**Instructions to follow**
Run through the records and, wherever a line holds the word "Right", return that line.

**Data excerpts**

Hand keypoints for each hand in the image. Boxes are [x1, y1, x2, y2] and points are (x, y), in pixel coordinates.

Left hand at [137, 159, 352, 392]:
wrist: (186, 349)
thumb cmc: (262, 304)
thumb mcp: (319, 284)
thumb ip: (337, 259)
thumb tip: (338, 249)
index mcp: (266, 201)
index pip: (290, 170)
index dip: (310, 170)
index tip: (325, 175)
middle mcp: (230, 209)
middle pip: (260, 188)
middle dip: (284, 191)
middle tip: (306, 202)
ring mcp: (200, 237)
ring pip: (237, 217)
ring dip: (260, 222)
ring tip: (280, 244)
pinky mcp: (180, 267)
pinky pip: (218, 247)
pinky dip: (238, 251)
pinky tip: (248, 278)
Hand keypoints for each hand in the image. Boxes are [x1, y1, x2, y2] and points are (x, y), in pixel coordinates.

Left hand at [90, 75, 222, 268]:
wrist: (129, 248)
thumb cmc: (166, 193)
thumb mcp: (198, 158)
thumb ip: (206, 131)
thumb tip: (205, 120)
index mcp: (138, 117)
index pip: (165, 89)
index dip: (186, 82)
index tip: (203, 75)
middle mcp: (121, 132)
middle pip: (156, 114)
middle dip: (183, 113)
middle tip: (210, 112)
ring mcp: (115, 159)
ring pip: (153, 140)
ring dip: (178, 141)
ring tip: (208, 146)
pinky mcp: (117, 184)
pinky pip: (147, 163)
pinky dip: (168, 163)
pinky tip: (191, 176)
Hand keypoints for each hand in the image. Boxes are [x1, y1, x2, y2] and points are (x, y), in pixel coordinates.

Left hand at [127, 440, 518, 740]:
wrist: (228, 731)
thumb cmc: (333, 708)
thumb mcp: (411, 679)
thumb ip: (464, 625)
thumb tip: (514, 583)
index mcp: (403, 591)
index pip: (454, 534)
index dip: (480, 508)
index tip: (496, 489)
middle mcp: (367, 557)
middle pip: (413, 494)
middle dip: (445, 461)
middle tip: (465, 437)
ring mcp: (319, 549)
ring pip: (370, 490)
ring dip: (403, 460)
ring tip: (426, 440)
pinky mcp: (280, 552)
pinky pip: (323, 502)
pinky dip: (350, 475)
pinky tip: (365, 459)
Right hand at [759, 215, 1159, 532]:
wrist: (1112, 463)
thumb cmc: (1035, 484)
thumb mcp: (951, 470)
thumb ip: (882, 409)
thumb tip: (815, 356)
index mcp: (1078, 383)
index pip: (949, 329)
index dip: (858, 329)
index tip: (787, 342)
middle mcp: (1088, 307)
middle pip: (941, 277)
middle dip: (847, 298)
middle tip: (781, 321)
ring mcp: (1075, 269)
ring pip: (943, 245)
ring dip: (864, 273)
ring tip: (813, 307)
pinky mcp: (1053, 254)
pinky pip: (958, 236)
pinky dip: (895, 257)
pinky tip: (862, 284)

--

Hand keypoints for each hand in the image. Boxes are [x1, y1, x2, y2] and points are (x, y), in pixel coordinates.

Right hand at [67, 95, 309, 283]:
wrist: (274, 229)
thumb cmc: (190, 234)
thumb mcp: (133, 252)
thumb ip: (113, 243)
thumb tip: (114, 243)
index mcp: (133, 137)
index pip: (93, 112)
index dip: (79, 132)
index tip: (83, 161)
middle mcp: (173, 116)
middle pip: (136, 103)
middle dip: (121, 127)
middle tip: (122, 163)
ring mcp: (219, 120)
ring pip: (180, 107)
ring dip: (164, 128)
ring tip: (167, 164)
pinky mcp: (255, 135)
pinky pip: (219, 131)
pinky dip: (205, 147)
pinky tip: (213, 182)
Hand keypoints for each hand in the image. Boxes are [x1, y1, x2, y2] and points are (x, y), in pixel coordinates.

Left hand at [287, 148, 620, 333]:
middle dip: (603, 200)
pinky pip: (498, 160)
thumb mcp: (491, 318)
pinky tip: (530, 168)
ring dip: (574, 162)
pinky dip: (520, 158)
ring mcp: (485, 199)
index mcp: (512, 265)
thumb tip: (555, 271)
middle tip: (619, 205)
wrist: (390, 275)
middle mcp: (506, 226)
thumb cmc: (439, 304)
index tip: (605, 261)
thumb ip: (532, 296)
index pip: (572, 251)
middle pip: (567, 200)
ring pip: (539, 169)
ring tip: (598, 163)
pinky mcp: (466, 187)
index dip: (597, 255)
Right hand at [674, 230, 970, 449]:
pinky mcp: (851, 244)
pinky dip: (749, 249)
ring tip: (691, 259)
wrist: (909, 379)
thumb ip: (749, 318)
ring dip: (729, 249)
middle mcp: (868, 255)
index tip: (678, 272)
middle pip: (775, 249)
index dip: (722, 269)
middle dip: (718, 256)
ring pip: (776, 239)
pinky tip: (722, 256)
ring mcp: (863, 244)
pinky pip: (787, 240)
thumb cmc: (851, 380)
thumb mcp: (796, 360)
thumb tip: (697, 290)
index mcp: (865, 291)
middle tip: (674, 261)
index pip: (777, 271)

**Output for this exercise**
Right hand at [759, 215, 1159, 532]:
Right hand at [67, 95, 309, 283]:
Right hand at [674, 230, 970, 449]:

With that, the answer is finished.